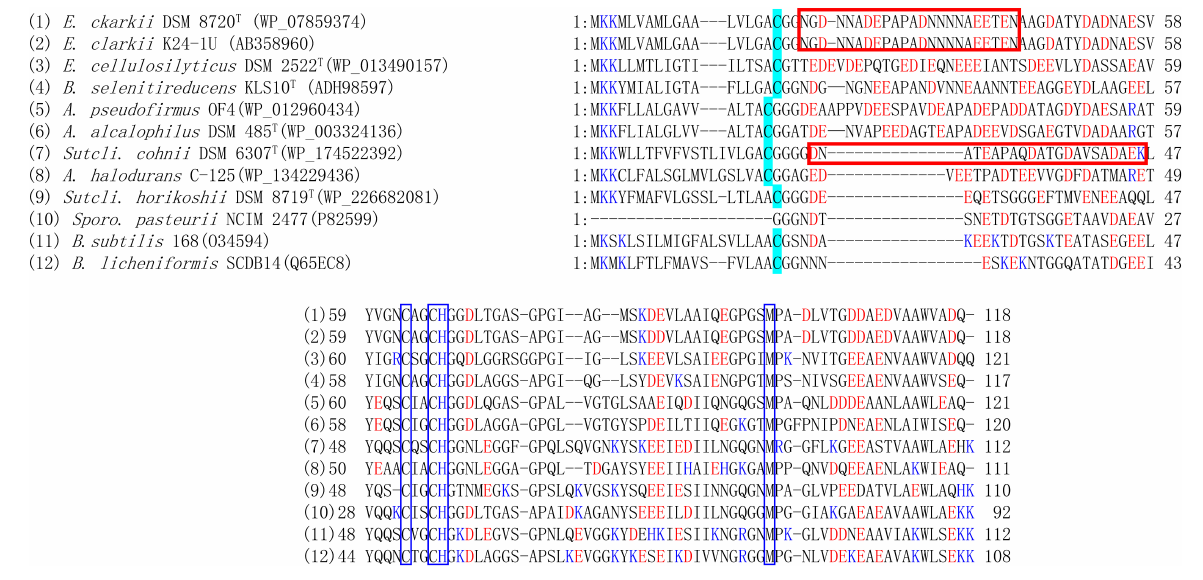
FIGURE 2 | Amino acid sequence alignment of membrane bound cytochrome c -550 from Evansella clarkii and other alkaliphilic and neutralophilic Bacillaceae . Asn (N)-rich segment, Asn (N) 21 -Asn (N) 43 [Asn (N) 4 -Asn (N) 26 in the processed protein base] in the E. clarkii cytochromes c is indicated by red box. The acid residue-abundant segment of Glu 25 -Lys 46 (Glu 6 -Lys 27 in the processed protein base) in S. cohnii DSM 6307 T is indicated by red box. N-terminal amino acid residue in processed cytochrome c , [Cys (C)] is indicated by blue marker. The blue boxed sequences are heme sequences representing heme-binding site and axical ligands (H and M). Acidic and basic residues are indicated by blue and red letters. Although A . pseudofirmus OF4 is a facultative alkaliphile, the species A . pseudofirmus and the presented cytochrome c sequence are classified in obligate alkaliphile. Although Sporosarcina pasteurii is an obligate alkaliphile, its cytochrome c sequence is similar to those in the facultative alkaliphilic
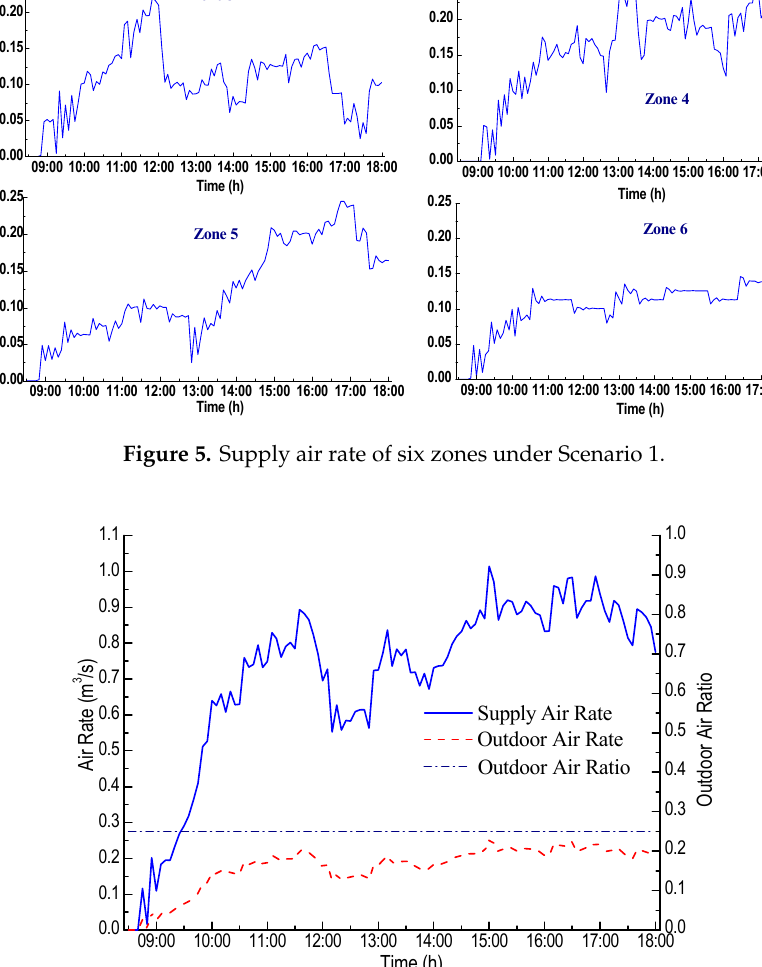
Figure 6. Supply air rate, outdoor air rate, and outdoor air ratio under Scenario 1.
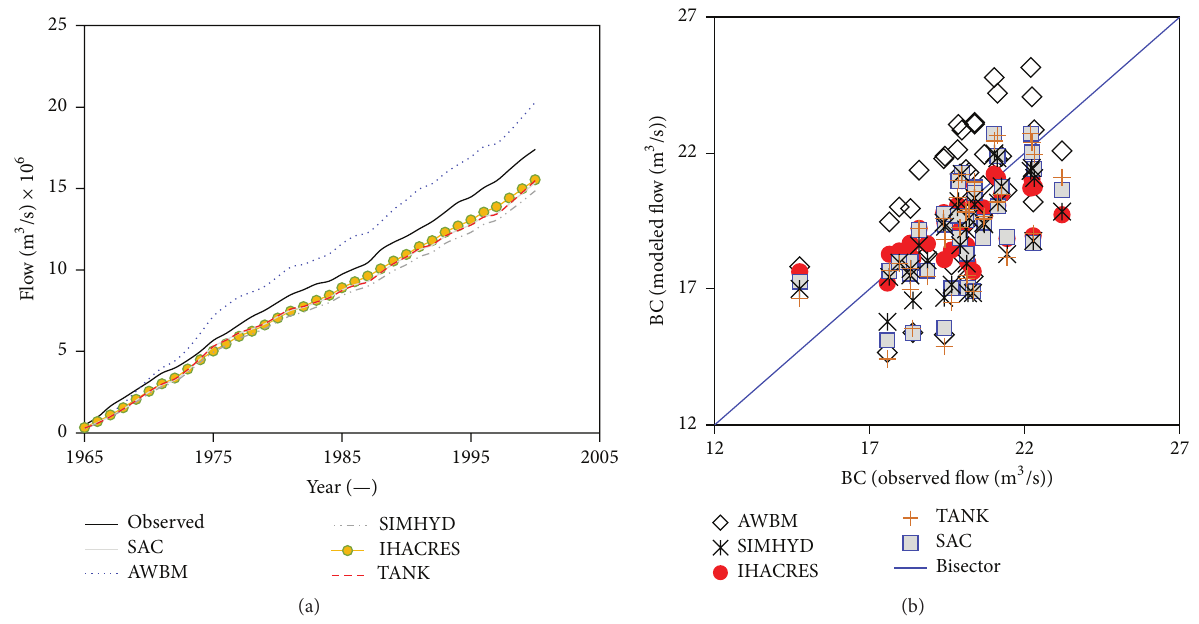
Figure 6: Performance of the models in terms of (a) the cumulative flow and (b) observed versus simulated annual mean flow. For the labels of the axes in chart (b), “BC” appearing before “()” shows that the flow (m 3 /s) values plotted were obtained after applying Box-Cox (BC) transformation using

■ **Task details**:
In the reply, each line of the data must appear exactly as written, and no picture may appear.

■ **The answer**:
FIGURE 2 | Amino acid sequence alignment of membrane bound cytochrome c -550 from Evansella clarkii and other alkaliphilic and neutralophilic Bacillaceae . Asn (N)-rich segment, Asn (N) 21 -Asn (N) 43 [Asn (N) 4 -Asn (N) 26 in the processed protein base] in the E. clarkii cytochromes c is indicated by red box. The acid residue-abundant segment of Glu 25 -Lys 46 (Glu 6 -Lys 27 in the processed protein base) in S. cohnii DSM 6307 T is indicated by red box. N-terminal amino acid residue in processed cytochrome c , [Cys (C)] is indicated by blue marker. The blue boxed sequences are heme sequences representing heme-binding site and axical ligands (H and M). Acidic and basic residues are indicated by blue and red letters. Although A . pseudofirmus OF4 is a facultative alkaliphile, the species A . pseudofirmus and the presented cytochrome c sequence are classified in obligate alkaliphile. Although Sporosarcina pasteurii is an obligate alkaliphile, its cytochrome c sequence is similar to those in the facultative alkaliphilic
Figure 6. Supply air rate, outdoor air rate, and outdoor air ratio under Scenario 1.
Figure 6: Performance of the models in terms of (a) the cumulative flow and (b) observed versus simulated annual mean flow. For the labels of the axes in chart (b), “BC” appearing before “()” shows that the flow (m 3 /s) values plotted were obtained after applying Box-Cox (BC) transformation using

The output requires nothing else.